TO BE DONE:
Convert every entry below into a two-column CSV with the headers input and output, one row per entry. Put each field in quotation marks, replace line breaks with spaces, and leave out the pictures.
______________________________
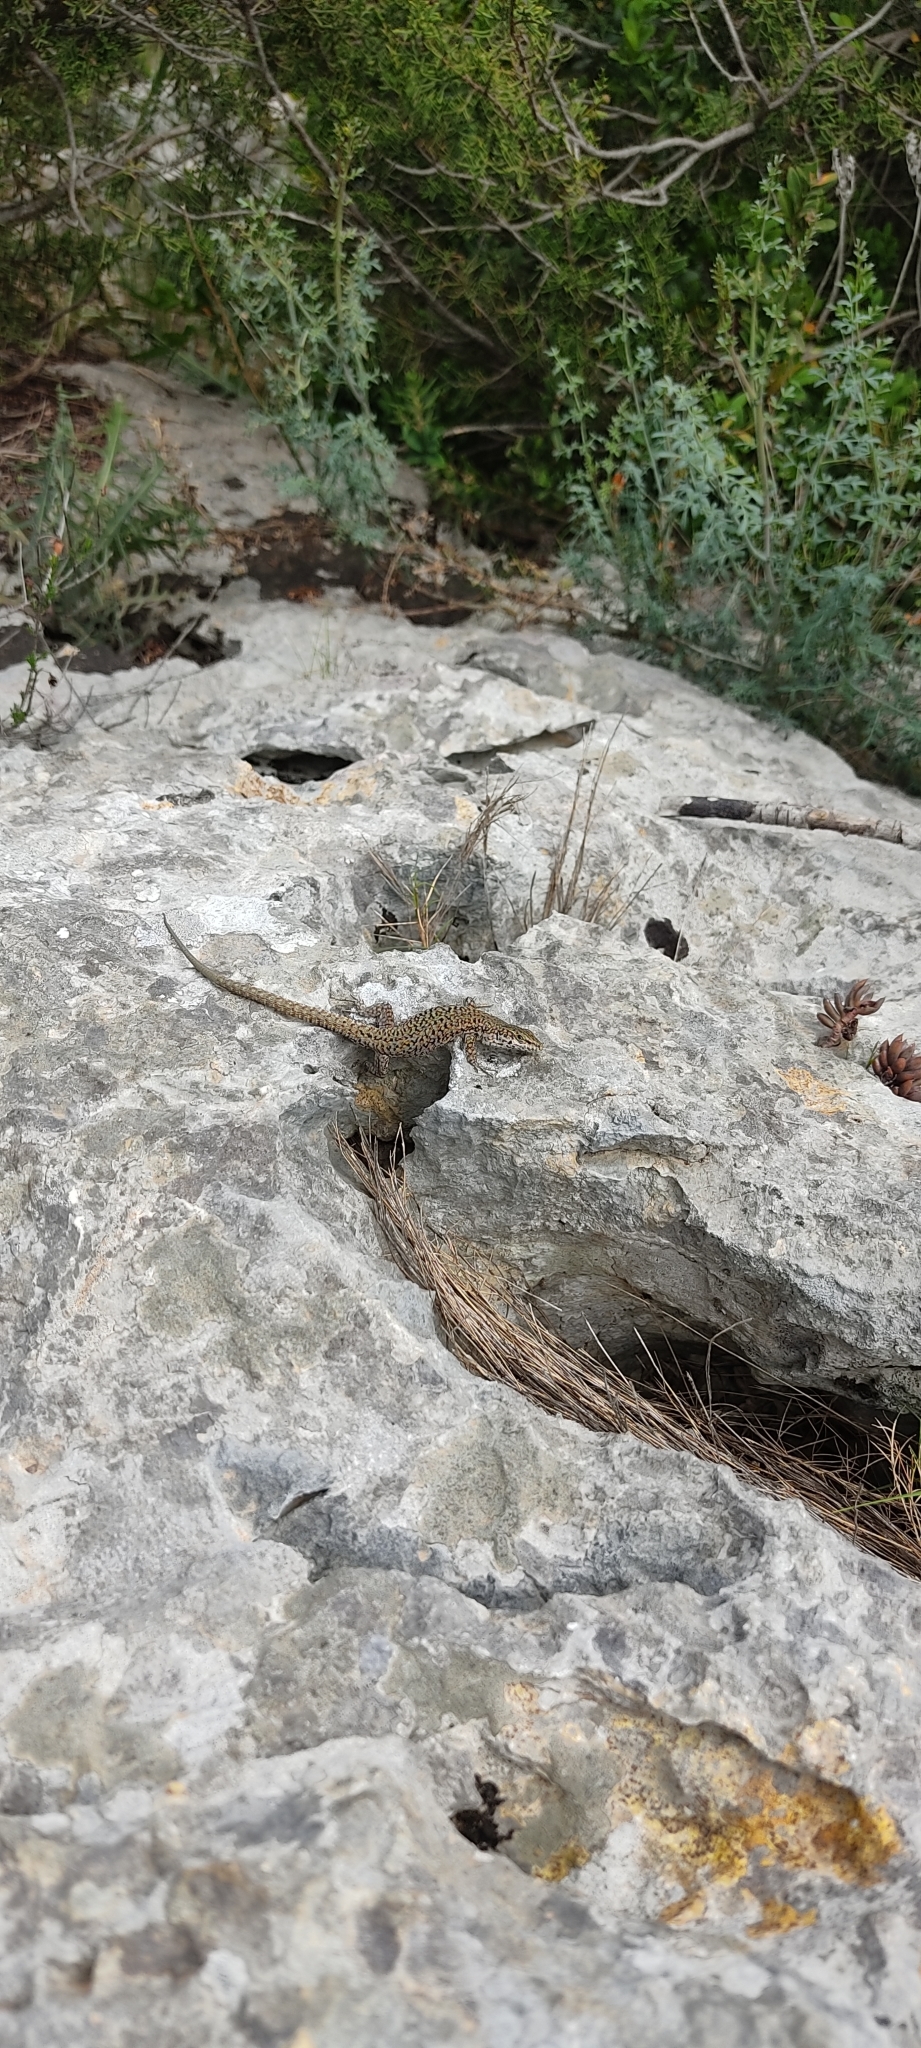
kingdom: Animalia
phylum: Chordata
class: Squamata
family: Lacertidae
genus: Podarcis
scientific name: Podarcis liolepis
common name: Catalonian wall lizard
______________________________
RESULT:
input,output
"kingdom:","Animalia"
"phylum:","Chordata"
"class:","Squamata"
"family:","Lacertidae"
"genus:","Podarcis"
"scientific name:","Podarcis liolepis"
"common name:","Catalonian wall lizard"